# Information shown
----------------------------------------
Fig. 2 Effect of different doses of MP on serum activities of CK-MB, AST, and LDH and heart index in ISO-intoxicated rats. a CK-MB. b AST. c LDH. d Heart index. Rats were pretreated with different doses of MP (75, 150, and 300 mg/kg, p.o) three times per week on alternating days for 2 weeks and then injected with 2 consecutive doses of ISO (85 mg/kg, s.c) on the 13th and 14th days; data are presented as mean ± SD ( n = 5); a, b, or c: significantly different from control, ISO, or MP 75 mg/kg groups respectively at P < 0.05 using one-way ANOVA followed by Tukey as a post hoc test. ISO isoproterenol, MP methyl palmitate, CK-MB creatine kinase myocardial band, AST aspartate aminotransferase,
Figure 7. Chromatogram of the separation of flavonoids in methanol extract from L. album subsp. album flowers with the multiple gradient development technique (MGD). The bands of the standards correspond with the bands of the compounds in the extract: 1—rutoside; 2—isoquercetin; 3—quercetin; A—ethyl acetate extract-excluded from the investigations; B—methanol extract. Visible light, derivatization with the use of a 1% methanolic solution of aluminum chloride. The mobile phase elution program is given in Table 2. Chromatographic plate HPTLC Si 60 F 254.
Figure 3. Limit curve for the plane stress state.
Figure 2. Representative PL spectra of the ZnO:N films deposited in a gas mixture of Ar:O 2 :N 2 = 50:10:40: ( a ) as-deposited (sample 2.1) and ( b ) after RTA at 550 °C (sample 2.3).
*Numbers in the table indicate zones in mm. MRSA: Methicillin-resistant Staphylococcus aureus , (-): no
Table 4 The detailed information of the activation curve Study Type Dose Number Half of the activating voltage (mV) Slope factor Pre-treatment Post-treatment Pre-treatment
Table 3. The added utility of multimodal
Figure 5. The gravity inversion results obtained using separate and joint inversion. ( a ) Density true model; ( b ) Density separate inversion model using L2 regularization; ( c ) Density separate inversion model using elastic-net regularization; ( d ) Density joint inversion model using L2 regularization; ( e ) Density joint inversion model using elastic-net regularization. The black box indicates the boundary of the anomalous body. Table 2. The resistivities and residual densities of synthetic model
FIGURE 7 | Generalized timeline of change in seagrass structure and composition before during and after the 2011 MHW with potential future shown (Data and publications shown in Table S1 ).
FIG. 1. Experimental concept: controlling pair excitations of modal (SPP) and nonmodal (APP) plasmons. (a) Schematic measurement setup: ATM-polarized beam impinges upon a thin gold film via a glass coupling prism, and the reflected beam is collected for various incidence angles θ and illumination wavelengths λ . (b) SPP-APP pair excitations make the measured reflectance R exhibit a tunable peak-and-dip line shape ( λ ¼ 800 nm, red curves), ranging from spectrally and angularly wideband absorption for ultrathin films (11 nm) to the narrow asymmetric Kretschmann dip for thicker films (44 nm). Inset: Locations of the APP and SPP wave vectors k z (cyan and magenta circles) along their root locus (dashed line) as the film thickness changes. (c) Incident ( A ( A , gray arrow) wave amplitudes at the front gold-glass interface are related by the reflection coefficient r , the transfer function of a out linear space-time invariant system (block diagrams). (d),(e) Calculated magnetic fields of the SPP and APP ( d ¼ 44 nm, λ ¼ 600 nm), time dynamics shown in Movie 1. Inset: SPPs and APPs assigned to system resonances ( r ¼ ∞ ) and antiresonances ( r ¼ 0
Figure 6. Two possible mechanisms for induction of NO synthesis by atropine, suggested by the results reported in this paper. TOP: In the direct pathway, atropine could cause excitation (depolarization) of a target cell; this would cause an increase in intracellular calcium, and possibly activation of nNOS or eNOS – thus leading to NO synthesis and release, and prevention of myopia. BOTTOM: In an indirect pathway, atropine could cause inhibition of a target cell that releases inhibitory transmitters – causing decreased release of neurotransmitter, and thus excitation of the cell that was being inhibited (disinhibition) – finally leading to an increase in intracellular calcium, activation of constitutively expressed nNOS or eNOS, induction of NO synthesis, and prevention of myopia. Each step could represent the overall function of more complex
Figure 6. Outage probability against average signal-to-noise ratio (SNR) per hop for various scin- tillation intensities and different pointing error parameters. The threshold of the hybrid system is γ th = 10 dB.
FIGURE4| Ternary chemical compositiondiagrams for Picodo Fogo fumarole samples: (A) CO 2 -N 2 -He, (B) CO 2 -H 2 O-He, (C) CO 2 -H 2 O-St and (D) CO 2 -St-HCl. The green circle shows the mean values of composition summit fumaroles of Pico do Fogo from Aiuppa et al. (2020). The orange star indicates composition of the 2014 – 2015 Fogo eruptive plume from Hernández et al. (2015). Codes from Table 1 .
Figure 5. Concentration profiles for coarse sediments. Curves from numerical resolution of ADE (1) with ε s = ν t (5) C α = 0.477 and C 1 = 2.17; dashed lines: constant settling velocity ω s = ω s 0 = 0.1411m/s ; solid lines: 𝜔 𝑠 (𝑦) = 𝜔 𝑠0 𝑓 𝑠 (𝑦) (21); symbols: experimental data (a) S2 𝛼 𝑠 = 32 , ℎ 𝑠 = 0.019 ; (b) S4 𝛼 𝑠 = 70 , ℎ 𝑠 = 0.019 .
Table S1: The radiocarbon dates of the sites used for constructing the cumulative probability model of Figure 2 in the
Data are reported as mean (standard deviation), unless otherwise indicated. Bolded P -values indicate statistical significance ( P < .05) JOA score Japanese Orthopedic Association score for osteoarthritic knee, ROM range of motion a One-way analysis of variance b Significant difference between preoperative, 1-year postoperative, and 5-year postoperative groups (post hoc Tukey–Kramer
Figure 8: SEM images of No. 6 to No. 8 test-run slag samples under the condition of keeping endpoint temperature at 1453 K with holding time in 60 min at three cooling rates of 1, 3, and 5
----------------------------------------
# Problem requirements
Go through the records and output them all, word for word.

# The completed task
Fig. 2 Effect of different doses of MP on serum activities of CK-MB, AST, and LDH and heart index in ISO-intoxicated rats. a CK-MB. b AST. c LDH. d Heart index. Rats were pretreated with different doses of MP (75, 150, and 300 mg/kg, p.o) three times per week on alternating days for 2 weeks and then injected with 2 consecutive doses of ISO (85 mg/kg, s.c) on the 13th and 14th days; data are presented as mean ± SD ( n = 5); a, b, or c: significantly different from control, ISO, or MP 75 mg/kg groups respectively at P < 0.05 using one-way ANOVA followed by Tukey as a post hoc test. ISO isoproterenol, MP methyl palmitate, CK-MB creatine kinase myocardial band, AST aspartate aminotransferase,
Figure 7. Chromatogram of the separation of flavonoids in methanol extract from L. album subsp. album flowers with the multiple gradient development technique (MGD). The bands of the standards correspond with the bands of the compounds in the extract: 1—rutoside; 2—isoquercetin; 3—quercetin; A—ethyl acetate extract-excluded from the investigations; B—methanol extract. Visible light, derivatization with the use of a 1% methanolic solution of aluminum chloride. The mobile phase elution program is given in Table 2. Chromatographic plate HPTLC Si 60 F 254.
Figure 3. Limit curve for the plane stress state.
Figure 2. Representative PL spectra of the ZnO:N films deposited in a gas mixture of Ar:O 2 :N 2 = 50:10:40: ( a ) as-deposited (sample 2.1) and ( b ) after RTA at 550 °C (sample 2.3).
*Numbers in the table indicate zones in mm. MRSA: Methicillin-resistant Staphylococcus aureus , (-): no
Table 4 The detailed information of the activation curve Study Type Dose Number Half of the activating voltage (mV) Slope factor Pre-treatment Post-treatment Pre-treatment
Table 3. The added utility of multimodal
Figure 5. The gravity inversion results obtained using separate and joint inversion. ( a ) Density true model; ( b ) Density separate inversion model using L2 regularization; ( c ) Density separate inversion model using elastic-net regularization; ( d ) Density joint inversion model using L2 regularization; ( e ) Density joint inversion model using elastic-net regularization. The black box indicates the boundary of the anomalous body. Table 2. The resistivities and residual densities of synthetic model
FIGURE 7 | Generalized timeline of change in seagrass structure and composition before during and after the 2011 MHW with potential future shown (Data and publications shown in Table S1 ).
FIG. 1. Experimental concept: controlling pair excitations of modal (SPP) and nonmodal (APP) plasmons. (a) Schematic measurement setup: ATM-polarized beam impinges upon a thin gold film via a glass coupling prism, and the reflected beam is collected for various incidence angles θ and illumination wavelengths λ . (b) SPP-APP pair excitations make the measured reflectance R exhibit a tunable peak-and-dip line shape ( λ ¼ 800 nm, red curves), ranging from spectrally and angularly wideband absorption for ultrathin films (11 nm) to the narrow asymmetric Kretschmann dip for thicker films (44 nm). Inset: Locations of the APP and SPP wave vectors k z (cyan and magenta circles) along their root locus (dashed line) as the film thickness changes. (c) Incident ( A ( A , gray arrow) wave amplitudes at the front gold-glass interface are related by the reflection coefficient r , the transfer function of a out linear space-time invariant system (block diagrams). (d),(e) Calculated magnetic fields of the SPP and APP ( d ¼ 44 nm, λ ¼ 600 nm), time dynamics shown in Movie 1. Inset: SPPs and APPs assigned to system resonances ( r ¼ ∞ ) and antiresonances ( r ¼ 0
Figure 6. Two possible mechanisms for induction of NO synthesis by atropine, suggested by the results reported in this paper. TOP: In the direct pathway, atropine could cause excitation (depolarization) of a target cell; this would cause an increase in intracellular calcium, and possibly activation of nNOS or eNOS – thus leading to NO synthesis and release, and prevention of myopia. BOTTOM: In an indirect pathway, atropine could cause inhibition of a target cell that releases inhibitory transmitters – causing decreased release of neurotransmitter, and thus excitation of the cell that was being inhibited (disinhibition) – finally leading to an increase in intracellular calcium, activation of constitutively expressed nNOS or eNOS, induction of NO synthesis, and prevention of myopia. Each step could represent the overall function of more complex
Figure 6. Outage probability against average signal-to-noise ratio (SNR) per hop for various scin- tillation intensities and different pointing error parameters. The threshold of the hybrid system is γ th = 10 dB.
FIGURE4| Ternary chemical compositiondiagrams for Picodo Fogo fumarole samples: (A) CO 2 -N 2 -He, (B) CO 2 -H 2 O-He, (C) CO 2 -H 2 O-St and (D) CO 2 -St-HCl. The green circle shows the mean values of composition summit fumaroles of Pico do Fogo from Aiuppa et al. (2020). The orange star indicates composition of the 2014 – 2015 Fogo eruptive plume from Hernández et al. (2015). Codes from Table 1 .
Figure 5. Concentration profiles for coarse sediments. Curves from numerical resolution of ADE (1) with ε s = ν t (5) C α = 0.477 and C 1 = 2.17; dashed lines: constant settling velocity ω s = ω s 0 = 0.1411m/s ; solid lines: 𝜔 𝑠 (𝑦) = 𝜔 𝑠0 𝑓 𝑠 (𝑦) (21); symbols: experimental data (a) S2 𝛼 𝑠 = 32 , ℎ 𝑠 = 0.019 ; (b) S4 𝛼 𝑠 = 70 , ℎ 𝑠 = 0.019 .
Table S1: The radiocarbon dates of the sites used for constructing the cumulative probability model of Figure 2 in the
Data are reported as mean (standard deviation), unless otherwise indicated. Bolded P -values indicate statistical significance ( P < .05) JOA score Japanese Orthopedic Association score for osteoarthritic knee, ROM range of motion a One-way analysis of variance b Significant difference between preoperative, 1-year postoperative, and 5-year postoperative groups (post hoc Tukey–Kramer
Figure 8: SEM images of No. 6 to No. 8 test-run slag samples under the condition of keeping endpoint temperature at 1453 K with holding time in 60 min at three cooling rates of 1, 3, and 5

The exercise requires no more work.